Demaizière et Dubuisson mettent en avant l’aspect social de la formation : la composante sociale et humaine ne saurait être négligée. Les dispositifs de formation récents, montés avec sérieux, cherchent à intégrer des périodes de regroupement, un suivi du travail de l’apprenant par un tuteur, des modes de communication entre apprenant et formateur ou entre apprenants inscrits à une même formation.195

Cet aspect ne doit en aucun cas être coupé de la formation ou remplacé par l’utilisation de l’EAO. Le travail sur l’EAO peut être un point de départ d’une discussion entre l’apprenant et le tuteur (tel qu’il est conçu à Lyon 1), ce qui valorise la formation.

L’EAO est un outil qui peut servir à débloquer un apprenant car il met l’apprenant seul face à lui-même. Mais il ne peut pas remplacer l’homme. Et en même temps, il ne faut pas l’utiliser dans un contexte « de vide social et affectif ».196 Son rôle innovant serait accompli dans un dispositif de « travail en centre de ressources à horaires flexibles, diversification des parcours possibles pour atteindre un objectif de formation adapté aux attentes de chacun, etc. »197

Il est important de rappeler que les utilisateurs de notre création sur outil multimédia sont des étudiants qui suivent des cours de langues avec un enseignant. Le travail qu'ils font sur multimédia est intégré à un parcours individualisé et non à un groupe-classe.198 Ces deux aspects doivent écarter certains types d'outils.

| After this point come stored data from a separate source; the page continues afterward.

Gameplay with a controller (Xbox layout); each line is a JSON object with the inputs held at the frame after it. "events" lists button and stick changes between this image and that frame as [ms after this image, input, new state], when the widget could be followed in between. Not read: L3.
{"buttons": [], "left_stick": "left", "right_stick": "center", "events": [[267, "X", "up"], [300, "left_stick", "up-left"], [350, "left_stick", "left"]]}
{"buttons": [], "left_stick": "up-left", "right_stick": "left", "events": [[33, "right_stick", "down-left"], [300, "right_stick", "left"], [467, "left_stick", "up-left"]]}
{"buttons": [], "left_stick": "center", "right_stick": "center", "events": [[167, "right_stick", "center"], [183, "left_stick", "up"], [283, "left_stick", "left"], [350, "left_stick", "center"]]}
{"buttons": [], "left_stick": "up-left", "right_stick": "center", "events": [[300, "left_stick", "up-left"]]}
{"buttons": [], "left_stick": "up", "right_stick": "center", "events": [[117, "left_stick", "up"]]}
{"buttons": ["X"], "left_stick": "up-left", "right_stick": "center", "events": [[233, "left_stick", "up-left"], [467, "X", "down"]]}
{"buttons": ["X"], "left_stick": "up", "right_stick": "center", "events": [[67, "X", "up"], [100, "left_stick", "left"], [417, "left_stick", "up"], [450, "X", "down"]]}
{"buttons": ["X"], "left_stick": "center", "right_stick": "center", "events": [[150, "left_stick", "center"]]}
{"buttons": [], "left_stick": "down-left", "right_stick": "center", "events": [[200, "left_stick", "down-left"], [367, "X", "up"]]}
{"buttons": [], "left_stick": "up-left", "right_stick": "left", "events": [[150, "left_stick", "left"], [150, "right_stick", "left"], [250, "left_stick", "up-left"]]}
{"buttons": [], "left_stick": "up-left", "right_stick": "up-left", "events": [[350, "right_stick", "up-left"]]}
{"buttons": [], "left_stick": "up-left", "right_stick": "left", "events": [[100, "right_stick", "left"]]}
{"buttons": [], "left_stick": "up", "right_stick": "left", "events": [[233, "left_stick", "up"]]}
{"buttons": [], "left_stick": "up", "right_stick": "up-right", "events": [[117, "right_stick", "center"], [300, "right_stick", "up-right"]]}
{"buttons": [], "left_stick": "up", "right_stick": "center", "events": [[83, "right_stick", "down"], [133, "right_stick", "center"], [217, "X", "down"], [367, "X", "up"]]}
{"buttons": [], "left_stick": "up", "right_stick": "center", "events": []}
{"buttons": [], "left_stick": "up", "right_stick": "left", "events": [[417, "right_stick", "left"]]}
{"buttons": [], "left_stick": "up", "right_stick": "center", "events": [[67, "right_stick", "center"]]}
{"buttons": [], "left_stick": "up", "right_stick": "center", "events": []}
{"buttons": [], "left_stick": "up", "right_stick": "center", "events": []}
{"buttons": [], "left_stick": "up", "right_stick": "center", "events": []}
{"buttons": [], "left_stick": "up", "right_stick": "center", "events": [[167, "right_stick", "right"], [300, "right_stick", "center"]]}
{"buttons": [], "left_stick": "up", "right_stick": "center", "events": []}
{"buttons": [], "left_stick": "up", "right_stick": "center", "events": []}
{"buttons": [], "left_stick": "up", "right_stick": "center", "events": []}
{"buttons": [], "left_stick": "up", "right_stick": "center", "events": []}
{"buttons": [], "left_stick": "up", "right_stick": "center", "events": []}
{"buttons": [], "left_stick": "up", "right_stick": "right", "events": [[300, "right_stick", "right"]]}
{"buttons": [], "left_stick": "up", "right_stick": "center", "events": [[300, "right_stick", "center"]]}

Il faut d'abord écarter les outils qui feraient double usage avec le cours de langue. Tout ce qui est centré sur la situation de communication, par exemple, se fait mieux en atelier de communication que sur multimédia. Il faut aussi écarter les outils qui favoriseraient un travail guidé sur place par un enseignant. Un exemple serait un module qui n’a pas d’instructions explicites. Ce type de module pourrait servir à plusieurs objectifs ou activités et nécessite l’explication de l’enseignant pour que l’utilisateur puisse fournir un travail adéquat.

195 Demaizière et Dubuisson, 1992, p. 121.

196 Op. cit., p. 122.

197 Op. cit., p. 123.

198 voir plus haut « Situer les centres de ressources langues à l’Université », chapitre III. D.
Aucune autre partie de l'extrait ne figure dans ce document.